For a long time, we sat there like corpses, imprisoned in our own minds, and I wouldn’t have known the handlers were still stationed against the wall behind us if I hadn’t heard them breathing.
I couldn’t ask the other captives if the wait was normal. I couldn’t even turn to look at them. I could do nothing more than swallow the saliva gathering at the back of my throat, and try not to let the itch inside my left ear drive me out of my mind.
Finally, the hair and makeup ladies returned, smelling of coffee, and they solved the mystery of how we were supposed to get dressed without messing up their work.
We weren’t.
The handlers pulled us to our feet, and we could only stand there, immobilized, while the makeup artists stripped us down to bare skin, then stood back to assess the as yet unpainted portions of their canvases.
My face flamed. The indignity was a familiar one, but no less infuriating than it had ever been, and the knowledge that an audience of handlers stood behind me made my flesh crawl.
After they’d taken stock, the artists rubbed thick, glittering lotions and oils into our skin, then dressed us in skimpy costumes that didn’t have to go over our heads or slide over our sparkling limbs.

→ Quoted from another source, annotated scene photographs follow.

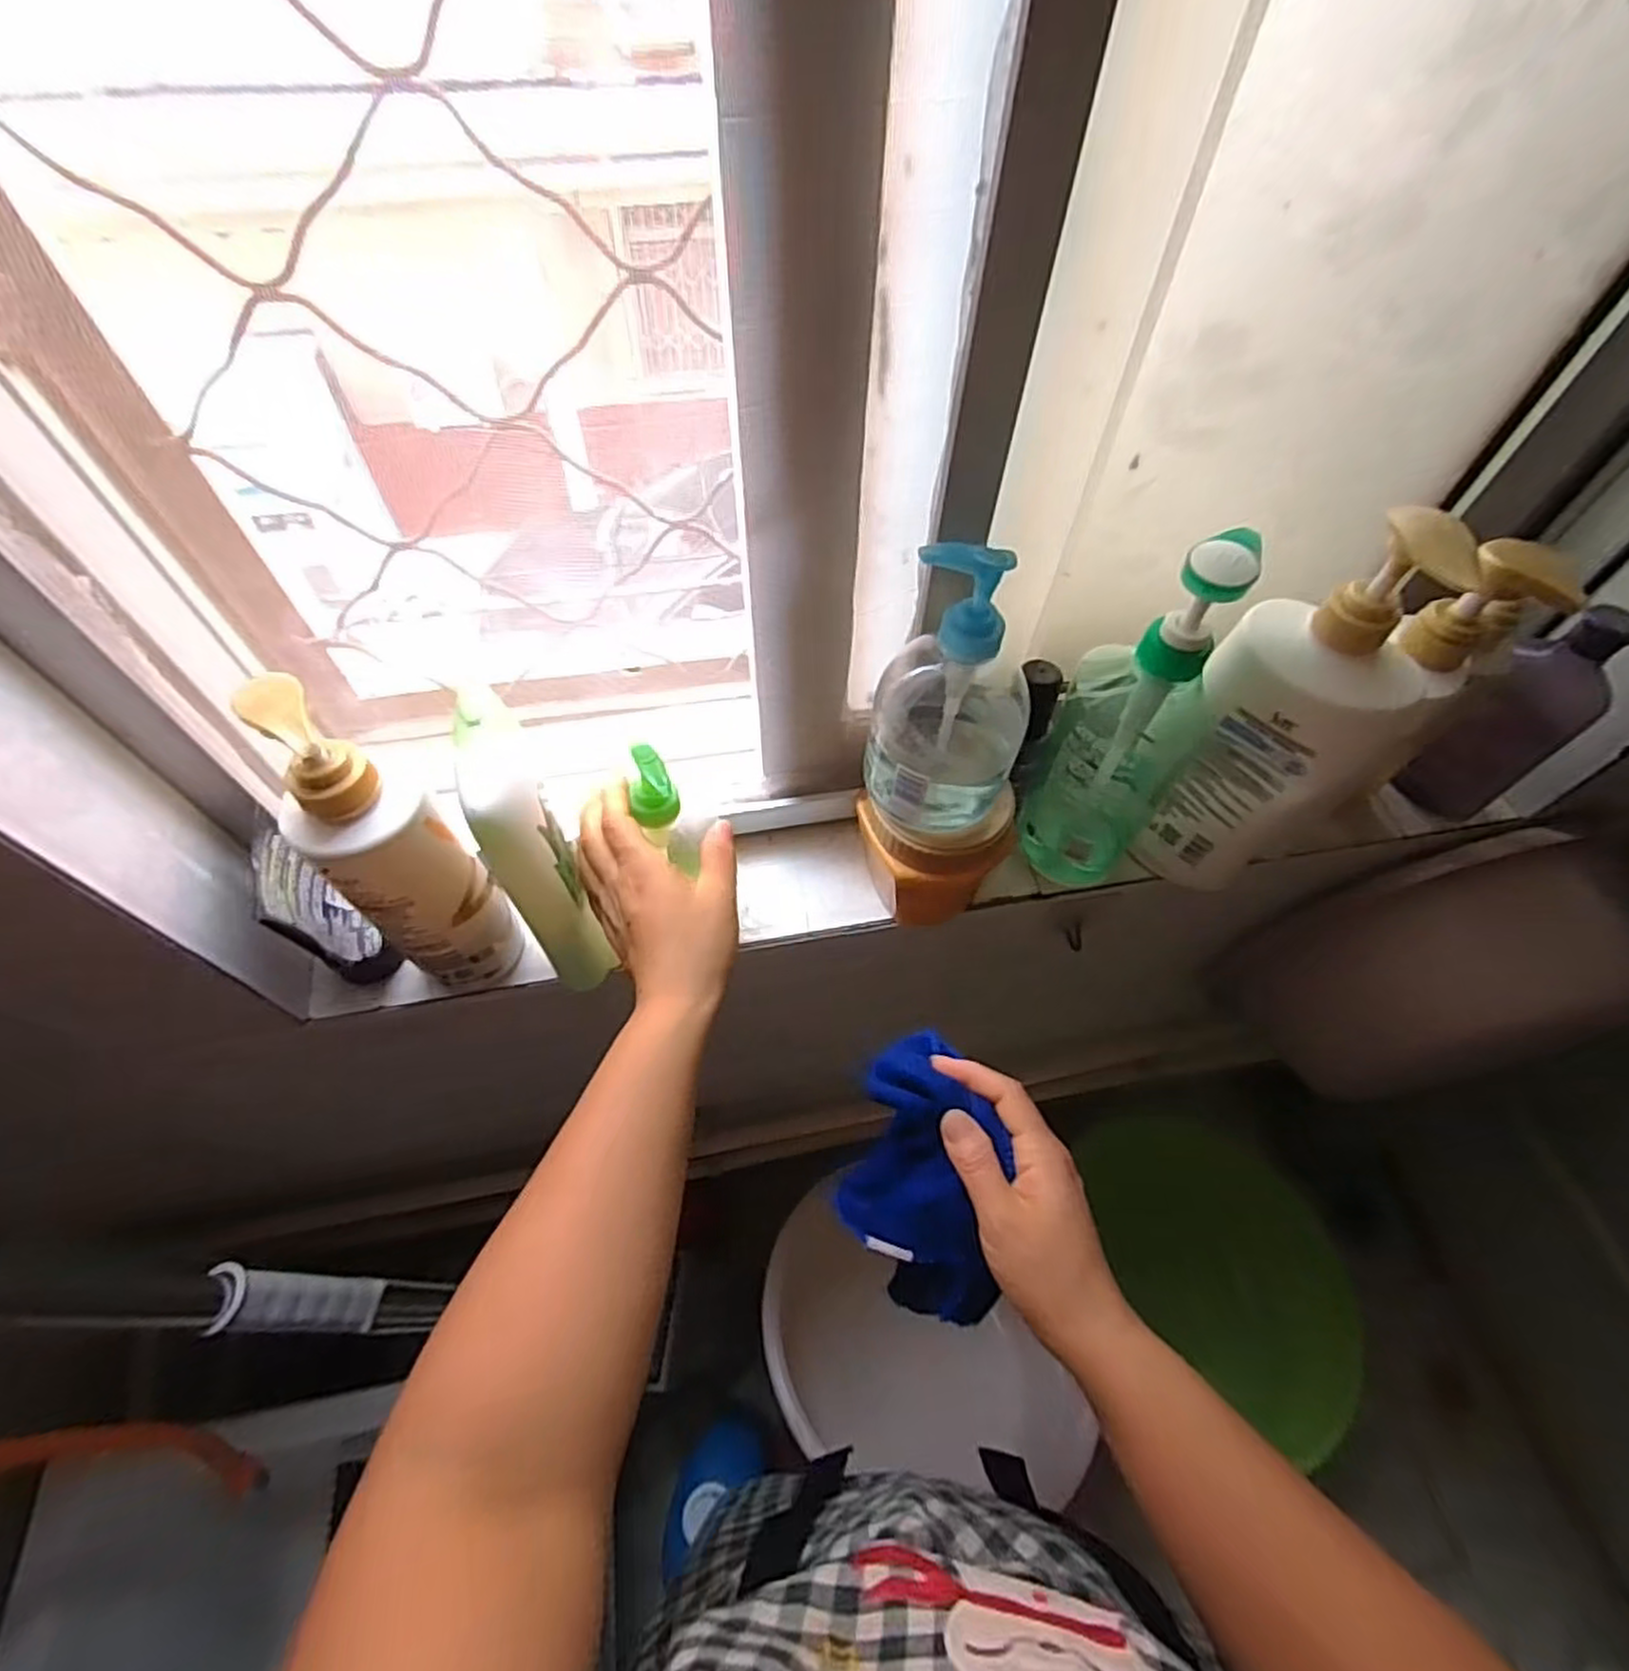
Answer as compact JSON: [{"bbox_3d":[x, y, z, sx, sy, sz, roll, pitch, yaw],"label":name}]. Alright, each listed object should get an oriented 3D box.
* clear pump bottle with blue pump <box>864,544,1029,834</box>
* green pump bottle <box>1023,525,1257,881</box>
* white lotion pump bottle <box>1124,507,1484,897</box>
[{"bbox_3d":[0.079,-0.076,0.408,0.078,0.170,0.092,24,59,13],"label":"clear pump bottle with blue pump"},{"bbox_3d":[0.195,-0.064,0.471,0.080,0.262,0.079,33,62,18],"label":"green pump bottle"},{"bbox_3d":[0.286,-0.070,0.450,0.090,0.264,0.088,-27,62,-19],"label":"white lotion pump bottle"}]

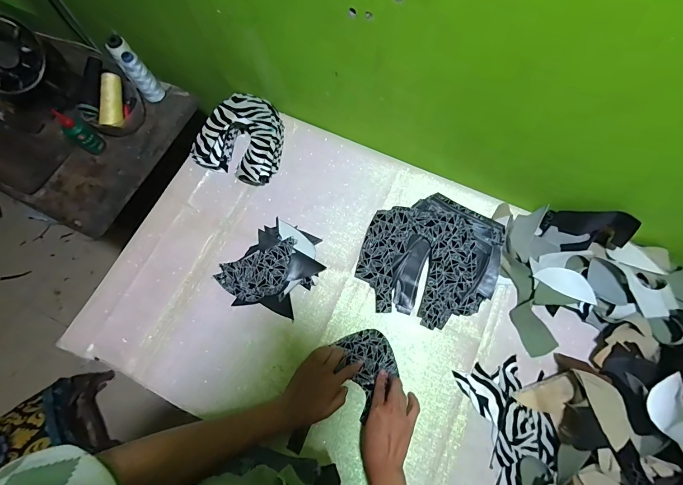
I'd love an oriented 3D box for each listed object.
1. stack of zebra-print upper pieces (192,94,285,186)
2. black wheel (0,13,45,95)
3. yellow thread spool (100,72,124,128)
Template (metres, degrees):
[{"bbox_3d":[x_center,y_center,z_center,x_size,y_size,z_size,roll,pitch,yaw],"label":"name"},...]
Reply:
[{"bbox_3d":[-0.202,-0.225,0.707,0.166,0.077,0.184,19,73,8],"label":"stack of zebra-print upper pieces"},{"bbox_3d":[-0.623,-0.346,0.619,0.041,0.123,0.131,34,76,12],"label":"black wheel"},{"bbox_3d":[-0.491,-0.302,0.720,0.037,0.036,0.116,0,88,2],"label":"yellow thread spool"}]

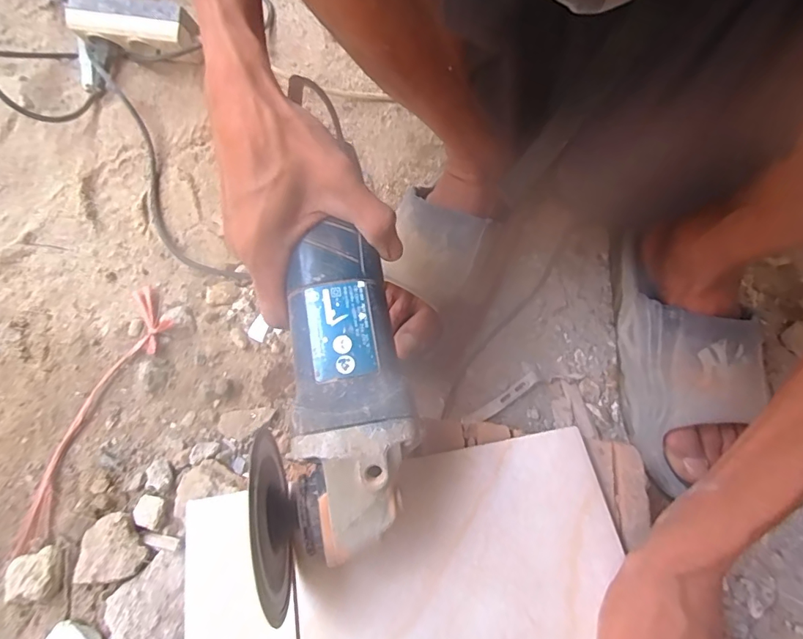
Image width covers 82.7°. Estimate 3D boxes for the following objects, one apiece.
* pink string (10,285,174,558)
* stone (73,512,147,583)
[{"bbox_3d":[-0.272,0.077,0.411,0.052,0.012,0.243,14,65,4],"label":"pink string"},{"bbox_3d":[-0.229,0.180,0.361,0.053,0.012,0.048,0,65,-2],"label":"stone"}]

Zyanya’s costume was a cheetah-print bikini top with a micro skirt, slit up both sides, all the way to the waistband. Lenore got a skimpy, asymmetrical gold dress that wrapped over one shoulder and draped—barely—over her breasts before falling to midthigh. Her artist tied a matching sash at her waist, then helped her into a pair of gold gladiator sandals that laced up to the top of her calves.
The others were both in variations of generically sexy scraps of cloth draped over strategic parts of their flesh, and everyone but me was decked out in bright colors and extravagant fabrics.
But just like in the menagerie, I wore all black. I was also the only one in a masquerade mask, presumably to help disguise the fact that I had no telltale cryptid features to highlight.